I am also finding that I am feeling that (hoping that) things are getting better and in my area of the country very few cases so trying to keep things in perspective. At the start I got into a few rows with family since I was 100% shielding and cautious about shopping/post etc but feel I was becoming out of touch and paranoid hence the mental health challenges. It's amazing what a difference a walk made to me personally.

MilesJuppIsMyBitch · 27/05/2020 11:09

Sorry so many of you are feeling the same as me, and sorry outnumberedwoman that you can't sleep. And you have an insensitive friend.

These people telling us to be grateful...

Do you think they would be grateful to be diagnosed with some kind of life-limiting illness, then to get a letter telling them they are now in extreme danger and shouldn't leave the house? Because they are likely to die if they catch this new disease?

Then, after telling us that we must stay in the fucking cupboard (to paraphrase another poster), some of us then get told we need to start thinking about coming back to work?

What, precisely, are we supposed to be grateful for here? Not being left out on hillsides to die like Spartan babies?

Someone very wise posted here once that having an internal sense of gratitude could be very emotionally helpful, but having someone else instructing you to be grateful just makes you feel diminished and dismissed.

OneNightTimeMenaceStrikesBack · 27/05/2020 12:21

im fed up of being told to be grateful. grateful for what? not having a normal life? not having the same oppourtunities and chances as other people? Ive been disabled a long time, since my teens and im fed up of people telling me its an easy life that has suddenly got easier because im shielding. theres nothing easy abotu fearing for your life every day and not knowing what the future holds for you, nothing easy at all

Egghead68 · 27/05/2020 12:25

Grateful for your “generous” food boxes @onenighttimemenacestrikes. Grateful that the whole country is in lockdown and the economy in this to protect you.

(For the avoidance of doubt, I don’t mean this! Just repeating what has been said to ME on Mumsnet and elsewhere. Fuck the lot of them.)

MilesJuppIsMyBitch · 27/05/2020 12:27

Yes. Fuck them.
━━━━
Check your understanding |
- 1) In the forum thread's first paragraph, what does the writer say made a difference to them personally?
- 2) Please update the forum thread, starting with "These people telling" and going on through "diminished and dismissed.", with "cupboard" replaced by "closet".

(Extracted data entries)
━━━━
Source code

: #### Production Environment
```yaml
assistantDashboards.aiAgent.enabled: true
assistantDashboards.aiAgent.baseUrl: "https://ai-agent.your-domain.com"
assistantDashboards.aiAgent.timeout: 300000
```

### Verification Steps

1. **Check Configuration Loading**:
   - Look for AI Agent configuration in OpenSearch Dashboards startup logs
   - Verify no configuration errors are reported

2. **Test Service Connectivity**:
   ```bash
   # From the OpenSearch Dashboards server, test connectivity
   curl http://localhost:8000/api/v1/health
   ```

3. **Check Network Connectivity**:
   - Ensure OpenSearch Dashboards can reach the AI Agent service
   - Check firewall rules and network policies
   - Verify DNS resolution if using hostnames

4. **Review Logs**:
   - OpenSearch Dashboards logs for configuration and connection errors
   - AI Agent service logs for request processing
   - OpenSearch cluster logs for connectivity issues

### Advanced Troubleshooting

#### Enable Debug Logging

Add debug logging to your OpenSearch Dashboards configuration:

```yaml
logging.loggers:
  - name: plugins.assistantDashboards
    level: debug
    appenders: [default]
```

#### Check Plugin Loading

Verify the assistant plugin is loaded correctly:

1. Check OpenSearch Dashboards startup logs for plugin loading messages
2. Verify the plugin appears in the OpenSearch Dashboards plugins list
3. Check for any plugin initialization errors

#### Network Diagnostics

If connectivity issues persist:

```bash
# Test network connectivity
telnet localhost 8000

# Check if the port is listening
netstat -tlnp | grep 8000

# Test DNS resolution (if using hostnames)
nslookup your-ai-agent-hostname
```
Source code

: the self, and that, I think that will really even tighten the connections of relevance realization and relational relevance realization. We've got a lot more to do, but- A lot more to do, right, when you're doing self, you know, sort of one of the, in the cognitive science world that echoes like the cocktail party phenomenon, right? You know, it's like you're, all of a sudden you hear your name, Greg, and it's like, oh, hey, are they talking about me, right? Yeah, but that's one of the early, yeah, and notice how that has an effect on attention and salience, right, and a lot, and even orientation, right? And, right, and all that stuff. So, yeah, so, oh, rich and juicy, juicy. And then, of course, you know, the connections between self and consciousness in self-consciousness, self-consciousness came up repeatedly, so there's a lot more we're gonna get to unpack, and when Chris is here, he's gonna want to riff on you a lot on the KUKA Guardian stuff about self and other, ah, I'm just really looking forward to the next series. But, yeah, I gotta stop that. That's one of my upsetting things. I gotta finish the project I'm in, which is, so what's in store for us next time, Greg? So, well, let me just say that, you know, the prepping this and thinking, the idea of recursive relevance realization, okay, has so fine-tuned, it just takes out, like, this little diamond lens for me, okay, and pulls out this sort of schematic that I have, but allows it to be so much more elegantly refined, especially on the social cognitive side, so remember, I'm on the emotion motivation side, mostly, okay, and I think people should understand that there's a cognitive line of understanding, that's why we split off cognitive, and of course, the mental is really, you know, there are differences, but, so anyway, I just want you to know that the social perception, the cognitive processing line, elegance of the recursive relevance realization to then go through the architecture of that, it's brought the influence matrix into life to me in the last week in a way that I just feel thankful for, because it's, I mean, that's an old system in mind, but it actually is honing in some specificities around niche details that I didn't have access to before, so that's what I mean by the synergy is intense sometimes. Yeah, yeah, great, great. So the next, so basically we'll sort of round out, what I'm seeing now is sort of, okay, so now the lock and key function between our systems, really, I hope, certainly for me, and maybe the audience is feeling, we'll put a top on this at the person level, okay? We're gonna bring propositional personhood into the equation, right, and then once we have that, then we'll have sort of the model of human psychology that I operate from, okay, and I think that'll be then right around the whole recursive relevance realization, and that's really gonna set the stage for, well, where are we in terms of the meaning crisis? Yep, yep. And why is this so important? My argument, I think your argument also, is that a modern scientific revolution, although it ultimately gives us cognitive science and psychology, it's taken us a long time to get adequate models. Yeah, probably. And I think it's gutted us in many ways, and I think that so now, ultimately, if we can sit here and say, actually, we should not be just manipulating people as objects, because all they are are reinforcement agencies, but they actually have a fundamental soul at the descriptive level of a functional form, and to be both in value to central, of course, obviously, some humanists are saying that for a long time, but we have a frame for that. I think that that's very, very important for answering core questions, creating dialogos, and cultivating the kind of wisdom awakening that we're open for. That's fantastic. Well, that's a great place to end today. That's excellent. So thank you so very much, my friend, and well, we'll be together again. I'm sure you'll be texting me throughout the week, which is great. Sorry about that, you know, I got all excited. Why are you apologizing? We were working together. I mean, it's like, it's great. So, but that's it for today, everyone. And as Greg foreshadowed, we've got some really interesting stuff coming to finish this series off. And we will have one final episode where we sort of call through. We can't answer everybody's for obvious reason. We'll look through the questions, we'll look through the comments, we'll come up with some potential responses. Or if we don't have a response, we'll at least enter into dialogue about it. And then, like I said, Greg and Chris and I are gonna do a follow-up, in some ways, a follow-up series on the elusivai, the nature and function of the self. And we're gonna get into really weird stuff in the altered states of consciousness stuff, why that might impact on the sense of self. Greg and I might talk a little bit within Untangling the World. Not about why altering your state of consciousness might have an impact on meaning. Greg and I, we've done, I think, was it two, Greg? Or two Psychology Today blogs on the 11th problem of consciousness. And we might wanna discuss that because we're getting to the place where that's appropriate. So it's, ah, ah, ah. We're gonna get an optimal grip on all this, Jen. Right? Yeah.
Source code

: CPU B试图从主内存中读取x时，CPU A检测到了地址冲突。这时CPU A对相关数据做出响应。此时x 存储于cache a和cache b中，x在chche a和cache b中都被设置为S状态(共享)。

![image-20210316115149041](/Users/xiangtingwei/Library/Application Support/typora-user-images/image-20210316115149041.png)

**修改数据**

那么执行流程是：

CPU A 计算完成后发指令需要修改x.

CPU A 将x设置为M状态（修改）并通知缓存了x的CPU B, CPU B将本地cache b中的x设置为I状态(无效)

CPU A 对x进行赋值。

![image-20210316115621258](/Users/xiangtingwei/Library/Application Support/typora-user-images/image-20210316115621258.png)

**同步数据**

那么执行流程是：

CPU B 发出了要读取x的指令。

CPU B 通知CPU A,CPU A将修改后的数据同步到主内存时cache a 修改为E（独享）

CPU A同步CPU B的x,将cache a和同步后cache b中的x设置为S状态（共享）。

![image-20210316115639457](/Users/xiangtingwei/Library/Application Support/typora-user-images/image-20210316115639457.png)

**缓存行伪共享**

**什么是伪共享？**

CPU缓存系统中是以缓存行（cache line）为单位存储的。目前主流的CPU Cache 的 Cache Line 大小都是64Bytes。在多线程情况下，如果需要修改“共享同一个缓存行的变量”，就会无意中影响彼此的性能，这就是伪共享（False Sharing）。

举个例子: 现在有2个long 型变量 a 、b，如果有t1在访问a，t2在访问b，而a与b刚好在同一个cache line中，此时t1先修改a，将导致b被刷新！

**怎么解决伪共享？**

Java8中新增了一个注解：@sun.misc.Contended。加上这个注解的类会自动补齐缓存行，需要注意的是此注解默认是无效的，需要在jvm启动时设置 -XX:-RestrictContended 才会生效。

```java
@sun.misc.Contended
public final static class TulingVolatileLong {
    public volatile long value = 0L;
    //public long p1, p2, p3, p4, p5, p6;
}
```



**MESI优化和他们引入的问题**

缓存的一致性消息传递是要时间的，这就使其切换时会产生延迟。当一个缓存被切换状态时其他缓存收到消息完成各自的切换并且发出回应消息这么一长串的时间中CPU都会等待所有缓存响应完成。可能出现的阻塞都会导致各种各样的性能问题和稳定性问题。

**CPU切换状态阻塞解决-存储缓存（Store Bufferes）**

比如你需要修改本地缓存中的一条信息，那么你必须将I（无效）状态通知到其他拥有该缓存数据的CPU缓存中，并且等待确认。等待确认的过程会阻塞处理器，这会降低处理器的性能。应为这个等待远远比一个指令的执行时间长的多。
━━━━
Your responses |
- 1) A walk.

- 2)
These people telling us to be grateful...

Do you think they would be grateful to be diagnosed with some kind of life-limiting illness, then to get a letter telling them they are now in extreme danger and shouldn't leave the house? Because they are likely to die if they catch this new disease?

Then, after telling us that we must stay in the fucking closet (to paraphrase another poster), some of us then get told we need to start thinking about coming back to work?

What, precisely, are we supposed to be grateful for here? Not being left out on hillsides to die like Spartan babies?

Someone very wise posted here once that having an internal sense of gratitude could be very emotionally helpful, but having someone else instructing you to be grateful just makes you feel diminished and dismissed.